I'm not making excuses . I am this size because I let myself get to this size. I put other things before my health. The thing is it was always one extreme or another. Dieting or binging!!! I never just ate healthily!

Anyway 2 kids & 7 years later I need to lose 24kg. 

How do I plan to do this???

- I will make healthy options. No more junk food, and lots more salads
- I will put my health first 
- I will go to the gym 4 times a week & on other days will dance around with my kids or take them to the park for a walk and a play


My aim is to get down to a size 10 (australian). I need to do this not just for myself but for my kids. I want my kids to see a healthy mum. I don't want them to have the same relationship with food that I have. I want them to eat good food & enjoy it because that's what they saw their mum doing. I want them to excercise for enjoyment not because they need to lose weight. 

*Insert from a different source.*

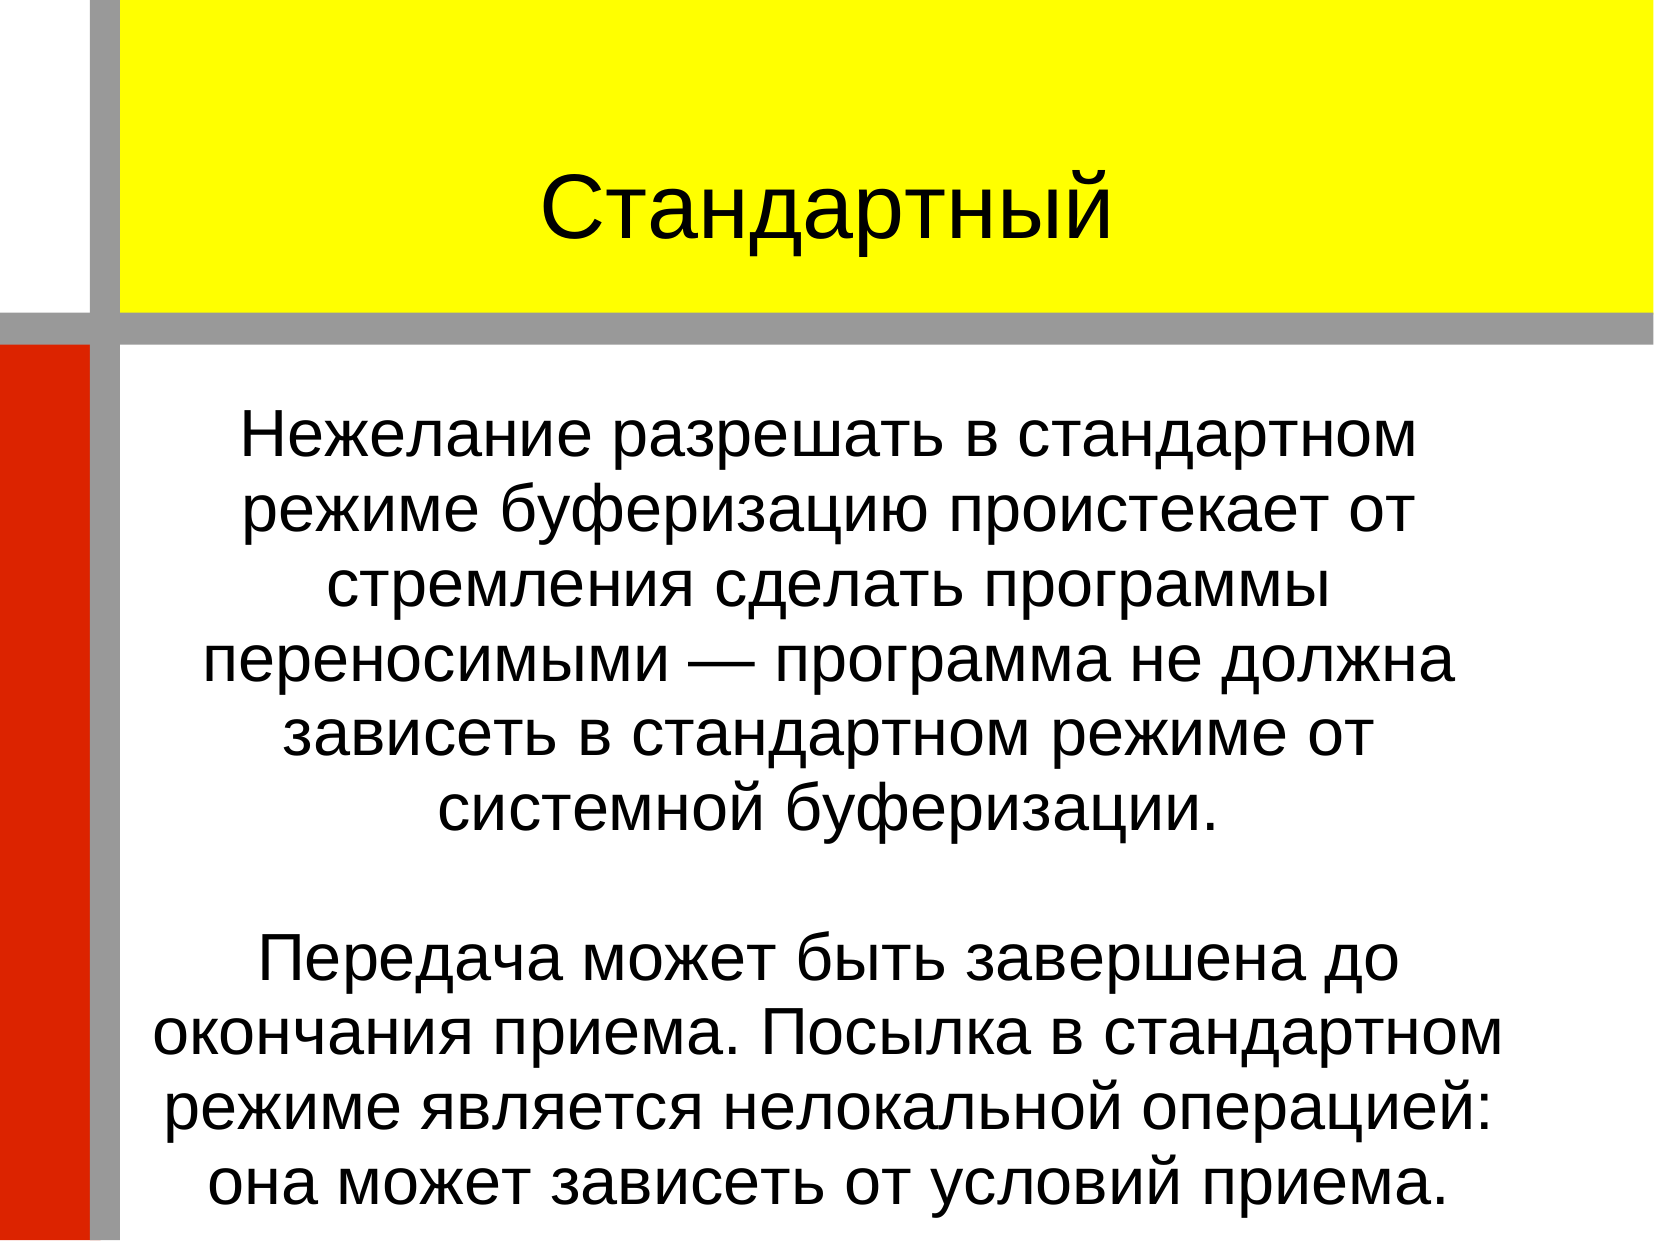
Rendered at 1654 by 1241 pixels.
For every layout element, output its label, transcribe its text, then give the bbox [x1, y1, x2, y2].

subtitle Нежелание разрешать в стандартном режиме буферизацию проистекает от стремления сделать программы переносимыми — программа не должна зависеть в стандартном режиме от системной буферизации. Передача может быть завершена до окончания приема. Посылка в стандартном режиме является нелокальной операцией: она может зависеть от условий приема. [123, 354, 1536, 1241]
title Стандартный [121, 102, 1534, 311]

I will keep you posted on my success!!!


----------



## xbeatofangelx (Jul 9, 2007)

do it!!!!!!!


----------



## Minka (Jul 16, 2007)

Update: 

1 week into it & i've lost 3.5kg. Yeah!!!!!! I'm so happy

What i've been eating: 

Breakfast:   Omlette with lots & lots of veges (capsicum, onion, snow peas, tomato)
Snack: Low fat cheese & celery
Lunch: Large salad with chicken or meat
Snack: Fruit 
Dinner: Large salad with meat/fish or chicken

Also drinking lots & lots of water (this is so hard to do as it's winter now)

Excercise: 
lots of walking & dancing around with kids!!


----------



## Lissa (Jul 16, 2007)

Good on you keep it up! Keep us posted. It may motivate me to do something too!


----------



## Minka (Jul 26, 2007)

I have lost another 1.5kg. So all up 5kg in 2.5 weeks!!! I'm so happy. My clothes which were too small have started to feel loose. Have lost enough so that people are starting to notice. 

I have kept to my new eating plan. Lots of fruit & veges. I eat vegetables at every meal. 

The only thing that i've been slack about is exercising. I haven't been to the gym at all this week. I must try to go at least 5 days next week!!

I must also increase my water intake. Have dropped to just over a litre a day.


----------